Altro possibile tema di scontro: il ruolo di due personaggi in ascesa, il premier Conte e Alessandro Di Battista. Il primo ha vivacchiato nei primi mesi di governo, stretto dall'irruenza di Salvini e Di Maio. All'improvviso a dicembre si è preso la scena, intestandosi la trattativa con Bruxelles che ha evitato la procedura d'infrazione.
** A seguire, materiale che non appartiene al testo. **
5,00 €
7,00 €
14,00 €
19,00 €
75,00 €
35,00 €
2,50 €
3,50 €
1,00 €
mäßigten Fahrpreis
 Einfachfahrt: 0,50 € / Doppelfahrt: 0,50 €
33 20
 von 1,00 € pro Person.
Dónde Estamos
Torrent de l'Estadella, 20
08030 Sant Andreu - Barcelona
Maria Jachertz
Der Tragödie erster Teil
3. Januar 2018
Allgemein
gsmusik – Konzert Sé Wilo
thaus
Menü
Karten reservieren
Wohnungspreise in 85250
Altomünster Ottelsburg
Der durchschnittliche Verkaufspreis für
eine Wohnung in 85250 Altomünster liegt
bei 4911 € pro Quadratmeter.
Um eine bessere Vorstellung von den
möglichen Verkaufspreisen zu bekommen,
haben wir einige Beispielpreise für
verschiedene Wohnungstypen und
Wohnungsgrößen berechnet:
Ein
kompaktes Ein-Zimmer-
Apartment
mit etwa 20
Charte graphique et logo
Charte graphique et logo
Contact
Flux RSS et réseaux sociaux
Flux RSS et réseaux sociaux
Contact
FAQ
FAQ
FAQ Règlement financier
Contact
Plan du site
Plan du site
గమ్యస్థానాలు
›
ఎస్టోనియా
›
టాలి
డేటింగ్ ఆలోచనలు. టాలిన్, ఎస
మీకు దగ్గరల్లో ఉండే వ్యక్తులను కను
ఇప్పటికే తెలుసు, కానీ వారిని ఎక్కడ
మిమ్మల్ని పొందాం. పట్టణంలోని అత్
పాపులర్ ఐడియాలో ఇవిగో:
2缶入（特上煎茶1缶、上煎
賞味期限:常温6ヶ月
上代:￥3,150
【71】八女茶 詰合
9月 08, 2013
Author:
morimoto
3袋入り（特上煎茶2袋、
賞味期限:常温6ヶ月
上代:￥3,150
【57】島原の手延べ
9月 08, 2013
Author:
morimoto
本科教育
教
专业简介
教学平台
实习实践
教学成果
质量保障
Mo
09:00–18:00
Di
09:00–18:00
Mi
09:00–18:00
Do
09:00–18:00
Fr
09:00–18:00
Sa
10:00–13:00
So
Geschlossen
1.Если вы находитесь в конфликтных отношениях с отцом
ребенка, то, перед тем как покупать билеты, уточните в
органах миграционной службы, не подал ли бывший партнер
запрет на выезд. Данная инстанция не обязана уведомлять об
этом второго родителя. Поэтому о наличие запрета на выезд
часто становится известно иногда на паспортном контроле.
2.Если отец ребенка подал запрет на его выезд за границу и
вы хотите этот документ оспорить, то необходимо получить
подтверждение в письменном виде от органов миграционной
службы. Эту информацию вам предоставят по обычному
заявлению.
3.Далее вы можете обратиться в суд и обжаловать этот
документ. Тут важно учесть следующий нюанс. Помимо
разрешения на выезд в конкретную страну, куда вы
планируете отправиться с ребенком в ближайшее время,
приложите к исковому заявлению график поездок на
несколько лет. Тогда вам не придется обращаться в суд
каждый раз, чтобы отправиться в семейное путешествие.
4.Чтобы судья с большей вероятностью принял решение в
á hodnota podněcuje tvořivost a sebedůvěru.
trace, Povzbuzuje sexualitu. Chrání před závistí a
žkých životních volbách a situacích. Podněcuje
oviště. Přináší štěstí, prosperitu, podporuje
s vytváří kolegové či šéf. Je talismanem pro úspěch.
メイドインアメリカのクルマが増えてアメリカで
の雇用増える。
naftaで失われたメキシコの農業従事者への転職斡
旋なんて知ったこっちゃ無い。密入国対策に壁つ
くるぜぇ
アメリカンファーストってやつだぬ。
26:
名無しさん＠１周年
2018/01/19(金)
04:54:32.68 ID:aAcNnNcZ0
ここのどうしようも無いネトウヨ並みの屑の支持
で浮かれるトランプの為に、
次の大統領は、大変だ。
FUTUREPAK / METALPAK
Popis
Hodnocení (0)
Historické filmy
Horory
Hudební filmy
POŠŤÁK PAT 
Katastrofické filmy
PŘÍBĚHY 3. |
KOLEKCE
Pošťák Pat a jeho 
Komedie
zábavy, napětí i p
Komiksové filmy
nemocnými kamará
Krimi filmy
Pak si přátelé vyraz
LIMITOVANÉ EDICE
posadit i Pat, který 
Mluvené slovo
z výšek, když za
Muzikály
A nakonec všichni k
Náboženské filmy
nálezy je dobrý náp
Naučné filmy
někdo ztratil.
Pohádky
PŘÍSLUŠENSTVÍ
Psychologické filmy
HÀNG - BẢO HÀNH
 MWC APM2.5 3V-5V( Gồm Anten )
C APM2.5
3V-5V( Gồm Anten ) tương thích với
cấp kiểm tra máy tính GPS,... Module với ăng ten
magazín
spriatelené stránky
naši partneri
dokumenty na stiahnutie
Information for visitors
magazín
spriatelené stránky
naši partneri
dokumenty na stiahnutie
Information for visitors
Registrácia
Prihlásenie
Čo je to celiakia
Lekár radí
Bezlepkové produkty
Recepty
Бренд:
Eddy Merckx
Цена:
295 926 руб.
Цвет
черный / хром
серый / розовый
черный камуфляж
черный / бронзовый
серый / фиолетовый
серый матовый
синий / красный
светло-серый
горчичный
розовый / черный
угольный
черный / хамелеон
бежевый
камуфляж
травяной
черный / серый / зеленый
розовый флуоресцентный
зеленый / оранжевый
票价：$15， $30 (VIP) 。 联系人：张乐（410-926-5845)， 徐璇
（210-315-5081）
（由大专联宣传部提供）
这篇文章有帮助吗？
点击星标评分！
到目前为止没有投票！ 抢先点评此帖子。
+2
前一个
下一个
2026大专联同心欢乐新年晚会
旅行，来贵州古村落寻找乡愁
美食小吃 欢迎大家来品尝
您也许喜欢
Ma se lui cresce, i vicepremier diminuiscono: un'equazione che non sta bene ai leader di Lega e M5s. E cosa dire di Di Battista? La vacanza in Guatemala è stata un colpo di teatro, è rimasto fuori dalla logorante quotidianità romana ma si è fatto notare con le sue uscite spesso sopra le righe. Ora è rientrato in Italia e si dice che per lui sia pronta una poltrona nella squadra di governo. Basterà o Dibba vuole qualcosa di più, dentro il Movimento e non solo?

Tav e autonomie

Ma non solo le dinamiche interne ai partiti agitano la maggioranza. Nelle ultime settimane parecchi temi sono stati motivo di litigi, dalle politiche per lo smaltimento dei rifiuti alla legittima difesa. Due argomenti in particolare potrebbero portare allo scontro. Il primo è la Tav: il Movimento non può permettersi di approvarla, dopo aver ceduto su Tap e Terzo valico. Ma la Lega, spinta dagli imprenditori, non cede sul completamento. E poi c'è il dossier autonomie: punto di forza della Lega, Di Maio teme che la riforma possa portare troppi vantaggi alle regioni del nord governate dalla Lega.

Rapporti con la Ue ed elezioni europee

Tra tante incertezze c'è un punto fermo: l'Europa sarà decisiva nell'anno che verrà. Su due fronti. Il primo è quello dei rapporti con la Commissione europea che ha promesso di tenere d'occhio i conti italiani dopo la lotta sulla manovra, e potrebbe chiedere correzioni al bilancio nel caso in cui le misure economiche messe in campo dai gialloverdi non diano gli effetti sperati. E poi c'è il voto di maggio per il Parlamento europeo: in gioco un posto nella futura commissione, a cui ambiscono sia Lega che Movimento. Ma c'è anche l'incognita risultato: tanti retroscena convergono nel dire che Salvini sogni di prendere un voto in più di Di Maio, per poi rivendicare la poltrona di palazzo Chigi. E allora sì che il governo del cambiamento, sopravvissuto a mille scossoni, potrebbe crollare aprendo scenari imprevedibili.